Part of family legend for Lin Enger was how his paternal great-grandfather, a Norwegian immigrant who homesteaded 160 acres in the Dakota Territory, shot one of the last wild buffalo east of the James River when the animal drank from the precious stock tank behind his sod barn. That story haunted Enger, who became obsessed with the history of the American bison. He learned about William Temple Hornaday, curator for what is now the Smithsonian, who, back in the late 1880s, realized that the National Museum, as it was then called, didn’t have an intact specimen of the disappearing American bison. He organized a hunt in Montana, killing 25 of them so that the nearly extinct animal could be preserved for future generations in a panorama he created for the museum.
Enger tells Show Daily: “I wanted to write a book about a man who leaves his family, the family is left wondering what happened to him, and they’re in a situation where they have to go off and find him.
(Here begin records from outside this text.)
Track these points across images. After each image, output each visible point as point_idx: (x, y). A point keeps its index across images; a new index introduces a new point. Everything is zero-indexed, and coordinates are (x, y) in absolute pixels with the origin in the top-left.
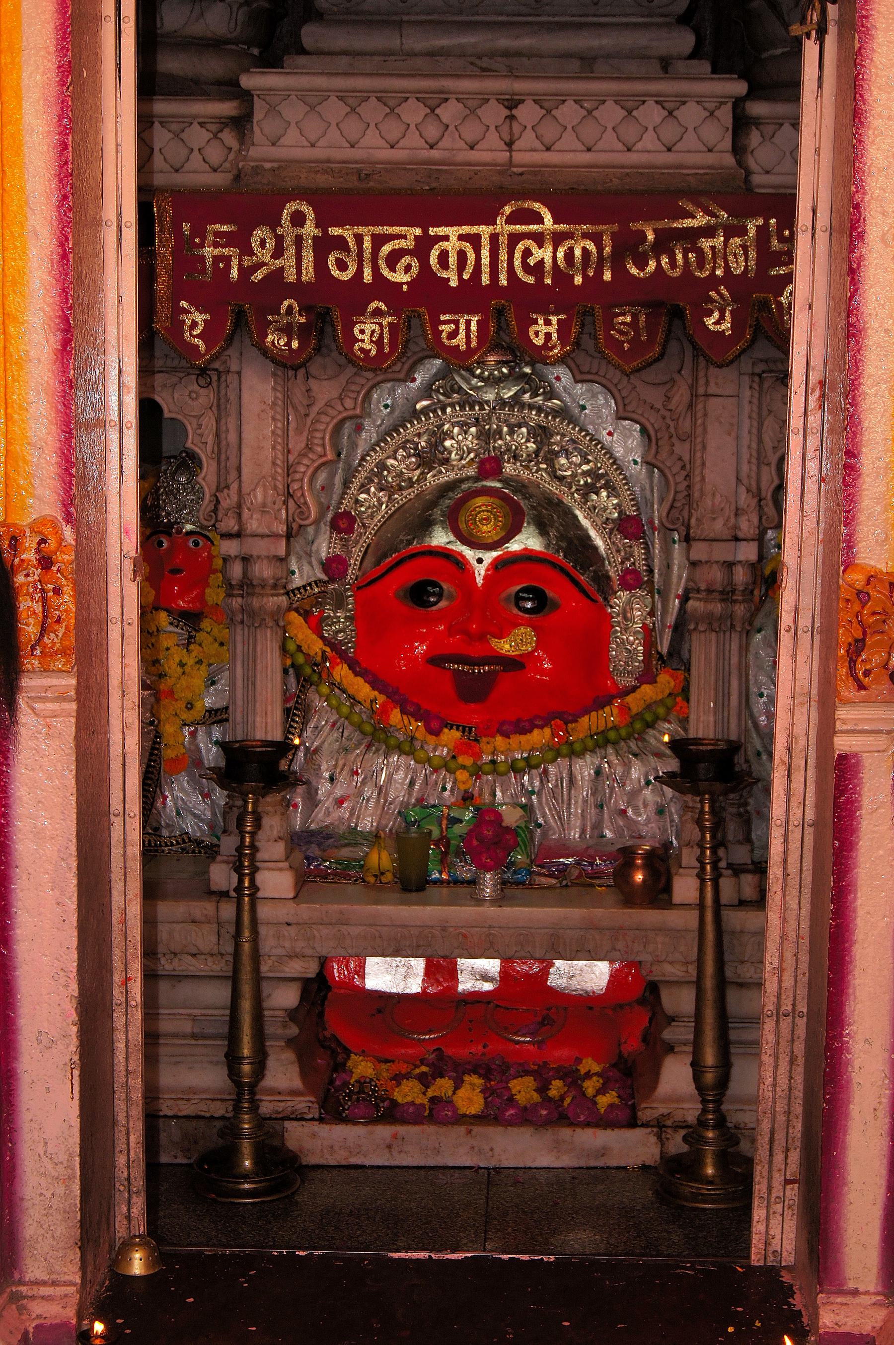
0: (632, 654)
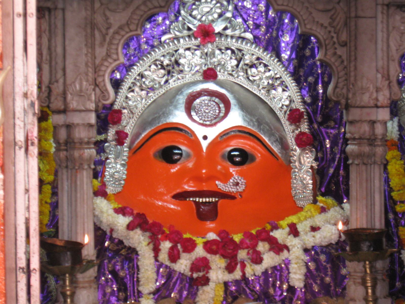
0: (305, 186)
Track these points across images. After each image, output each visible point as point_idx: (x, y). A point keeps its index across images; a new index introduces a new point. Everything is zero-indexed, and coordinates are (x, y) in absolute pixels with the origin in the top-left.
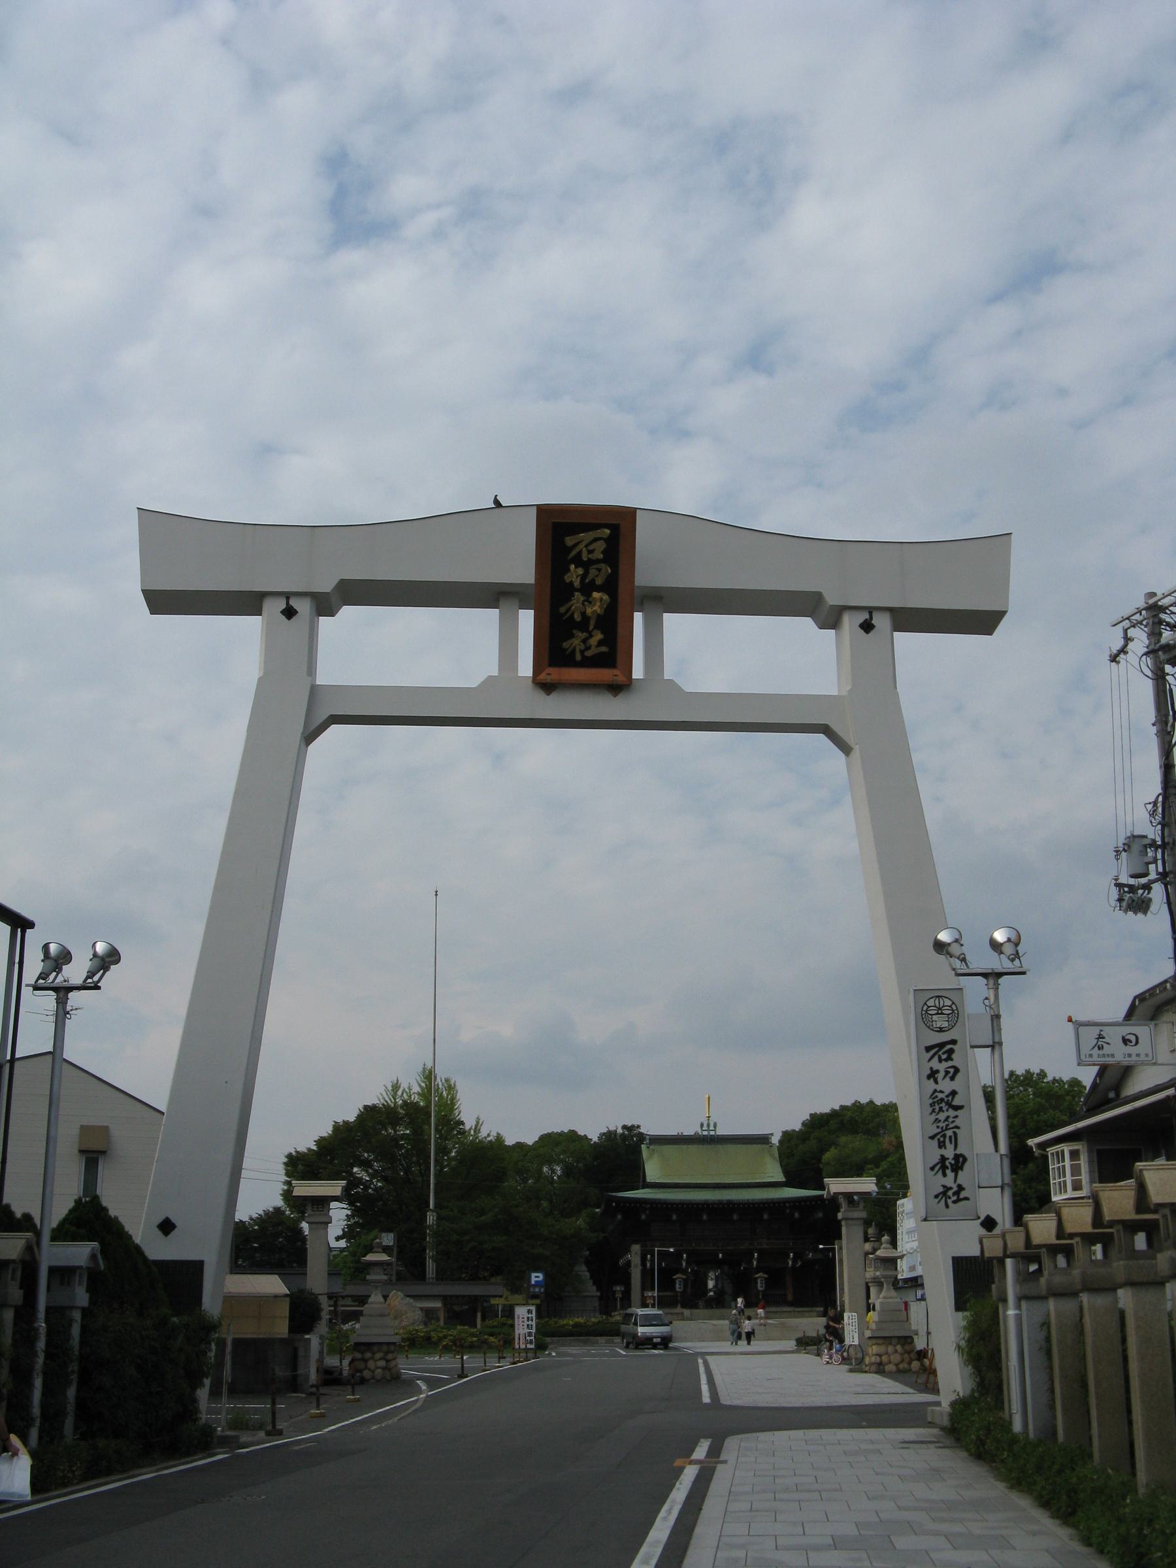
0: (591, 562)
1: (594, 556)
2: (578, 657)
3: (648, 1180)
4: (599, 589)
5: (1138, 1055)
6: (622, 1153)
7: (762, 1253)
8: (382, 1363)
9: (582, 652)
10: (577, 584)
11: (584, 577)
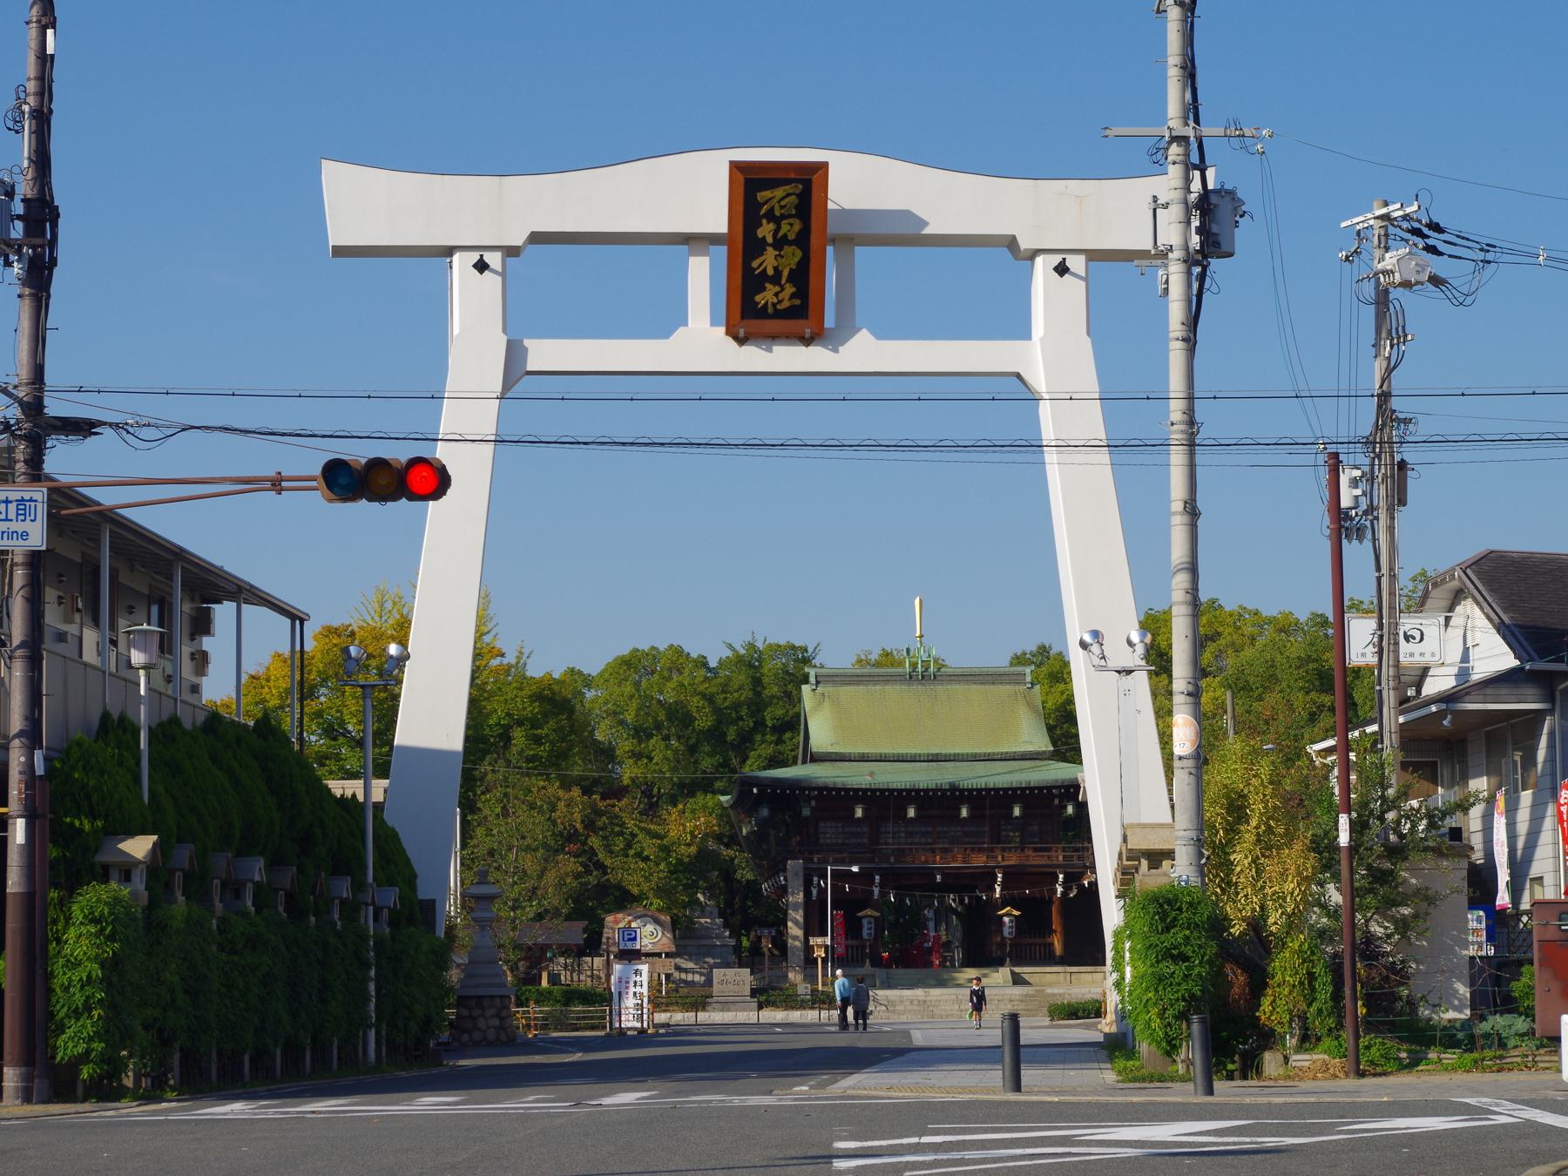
0: (783, 217)
2: (770, 310)
4: (791, 243)
5: (1422, 654)
6: (753, 704)
7: (1012, 877)
8: (496, 1022)
10: (770, 240)
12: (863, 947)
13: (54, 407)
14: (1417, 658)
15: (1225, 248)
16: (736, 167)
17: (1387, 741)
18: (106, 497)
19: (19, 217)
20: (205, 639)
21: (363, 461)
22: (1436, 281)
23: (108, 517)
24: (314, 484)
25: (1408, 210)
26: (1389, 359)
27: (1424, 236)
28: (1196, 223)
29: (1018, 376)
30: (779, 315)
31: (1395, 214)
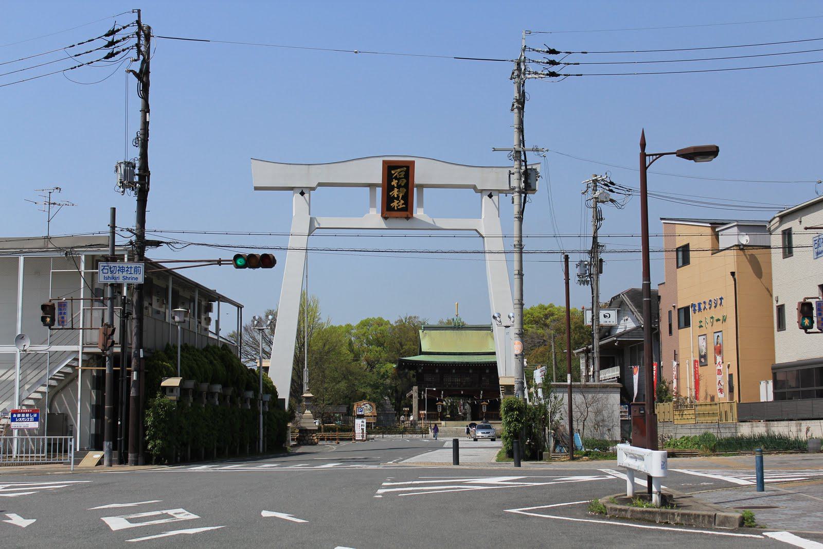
1: (400, 177)
2: (396, 208)
3: (423, 350)
4: (403, 187)
6: (407, 335)
9: (397, 207)
10: (396, 186)
11: (397, 183)
12: (438, 414)
13: (148, 237)
14: (608, 323)
15: (533, 187)
16: (384, 162)
17: (595, 350)
18: (168, 266)
19: (137, 175)
20: (210, 313)
21: (247, 255)
22: (612, 201)
23: (170, 272)
24: (231, 262)
25: (603, 178)
26: (597, 226)
27: (609, 186)
28: (523, 179)
29: (476, 230)
30: (399, 210)
31: (599, 179)
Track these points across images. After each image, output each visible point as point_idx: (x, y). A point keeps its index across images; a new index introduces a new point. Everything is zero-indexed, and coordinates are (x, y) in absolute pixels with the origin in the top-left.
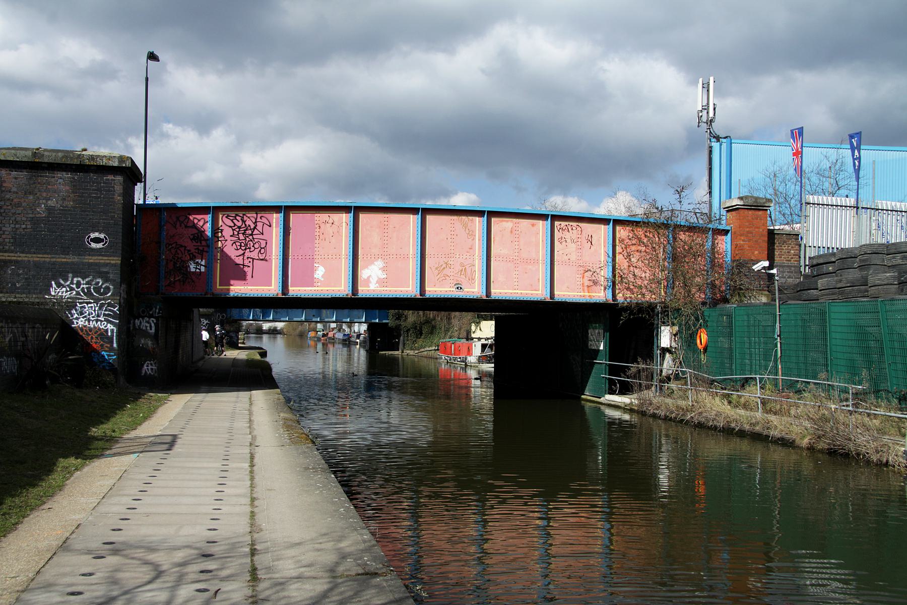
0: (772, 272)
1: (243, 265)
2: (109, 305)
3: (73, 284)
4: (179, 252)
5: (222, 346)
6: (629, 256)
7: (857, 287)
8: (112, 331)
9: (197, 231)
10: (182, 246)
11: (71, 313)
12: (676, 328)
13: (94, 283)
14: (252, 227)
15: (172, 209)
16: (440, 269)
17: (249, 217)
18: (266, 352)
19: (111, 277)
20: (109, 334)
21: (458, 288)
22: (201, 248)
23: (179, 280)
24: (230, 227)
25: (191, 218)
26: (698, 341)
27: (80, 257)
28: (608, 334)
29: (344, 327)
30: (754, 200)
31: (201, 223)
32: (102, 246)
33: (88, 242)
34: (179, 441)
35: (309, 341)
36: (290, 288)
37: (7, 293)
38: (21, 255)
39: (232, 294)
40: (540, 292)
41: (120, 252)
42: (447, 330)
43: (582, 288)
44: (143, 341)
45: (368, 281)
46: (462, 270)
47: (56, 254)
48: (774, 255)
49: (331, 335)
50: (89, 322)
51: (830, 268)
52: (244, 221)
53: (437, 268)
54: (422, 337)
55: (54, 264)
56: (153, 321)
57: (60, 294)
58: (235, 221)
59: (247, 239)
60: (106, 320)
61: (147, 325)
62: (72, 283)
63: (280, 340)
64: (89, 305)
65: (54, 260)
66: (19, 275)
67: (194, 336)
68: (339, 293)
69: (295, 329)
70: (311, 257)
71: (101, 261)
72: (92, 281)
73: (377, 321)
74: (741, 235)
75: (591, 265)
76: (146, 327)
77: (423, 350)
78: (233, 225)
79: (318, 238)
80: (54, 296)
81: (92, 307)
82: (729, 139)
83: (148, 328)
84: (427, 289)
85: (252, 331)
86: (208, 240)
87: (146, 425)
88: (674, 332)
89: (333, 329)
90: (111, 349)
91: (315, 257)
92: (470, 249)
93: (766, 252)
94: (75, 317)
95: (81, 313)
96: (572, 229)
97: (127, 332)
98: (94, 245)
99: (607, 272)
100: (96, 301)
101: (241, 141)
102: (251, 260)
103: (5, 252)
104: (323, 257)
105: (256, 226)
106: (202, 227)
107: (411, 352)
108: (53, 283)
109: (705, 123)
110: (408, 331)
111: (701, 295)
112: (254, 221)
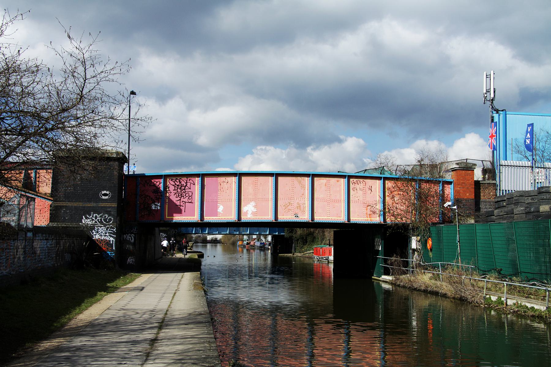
0: (454, 207)
1: (180, 205)
2: (111, 227)
3: (93, 217)
4: (146, 199)
5: (174, 250)
6: (393, 197)
7: (509, 215)
8: (113, 241)
9: (156, 188)
10: (148, 196)
11: (92, 232)
12: (419, 238)
13: (104, 216)
14: (185, 185)
15: (142, 177)
16: (286, 206)
17: (183, 180)
18: (203, 254)
19: (112, 214)
20: (111, 243)
21: (296, 216)
22: (158, 197)
23: (147, 214)
24: (173, 185)
25: (153, 181)
26: (428, 245)
27: (97, 203)
28: (383, 241)
29: (262, 238)
30: (465, 165)
31: (158, 184)
32: (108, 198)
33: (101, 196)
34: (145, 289)
35: (238, 247)
36: (205, 218)
37: (61, 222)
38: (68, 203)
39: (174, 221)
40: (342, 218)
41: (117, 200)
42: (323, 239)
43: (366, 215)
44: (127, 246)
45: (246, 213)
46: (298, 206)
47: (85, 202)
48: (480, 195)
49: (252, 243)
50: (101, 237)
51: (504, 204)
52: (180, 182)
53: (284, 206)
54: (307, 244)
55: (84, 207)
56: (133, 236)
57: (87, 222)
58: (176, 182)
59: (182, 192)
60: (109, 235)
61: (130, 237)
62: (93, 217)
63: (219, 247)
64: (101, 228)
65: (84, 205)
66: (67, 213)
67: (156, 244)
68: (231, 220)
69: (229, 240)
70: (216, 201)
71: (108, 205)
72: (103, 215)
73: (277, 233)
74: (458, 185)
75: (371, 203)
76: (129, 239)
77: (306, 253)
78: (174, 184)
79: (219, 190)
80: (84, 223)
81: (102, 229)
82: (504, 112)
83: (130, 239)
84: (279, 217)
85: (199, 241)
86: (161, 192)
87: (131, 284)
88: (418, 240)
89: (254, 239)
90: (112, 250)
91: (218, 200)
92: (303, 195)
93: (474, 194)
94: (94, 234)
95: (97, 232)
96: (360, 183)
97: (119, 241)
98: (104, 197)
99: (380, 207)
100: (105, 226)
101: (190, 107)
102: (184, 203)
103: (61, 202)
104: (222, 200)
105: (187, 184)
106: (158, 186)
107: (299, 255)
108: (84, 217)
109: (488, 101)
110: (298, 240)
111: (436, 219)
112: (186, 182)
One day it occurred to me that I could use that with my knowledge about the near extinction of the American buffalo.”
The High Divide (Algonquin Books, Sept.) opens in 1886, in western Minnesota, not far from where Enger, an English professor, lives with his family. The author took great pleasure in writing about the 19th century. “That time is very real to me. My grandparents, who I felt very close to, were 19th-century people, so I didn’t feel like I was making it up as far as the characters were concerned. I felt like I knew them, how they talked and how they thought.”
His book also focuses on the horrors committed against Native Americans in the West. Enger says, “I realized that the destruction of the bison went hand-in-hand with the decimation of the Plains Indian tribes. Their culture was completely undermined by the loss of the bison, and then they had no food source. I hope that readers will understand the degree to which the bison is both a factor and symbol of what happened in the West. And I want them to feel like they have wandered through the Dakota and Montana territories in 1886.”
Algonquin senior editor Kathy Pories adds, “What I really love about this book is that I don’t think of myself as a reader of historical fiction, but this book felt emotionally immediate and very accessible. You connect with these characters. I think many people know what it’s like to carry a secret, something about which you feel guilty. Also compelling is to be a woman and realize that you don’t really know your husband. And for the sons—which would be the same for daughters—how it is when you discover something about your parents that shifts your idea of who they are.”
Enger signs galleys at the Algonquin booth (839) today, 11 a.m.–noon, and he will participate in the American Library Association’s ALTAFFF panel discussion, “From Writer to Reader,” in Room 1E16, 1–1:50 p.m.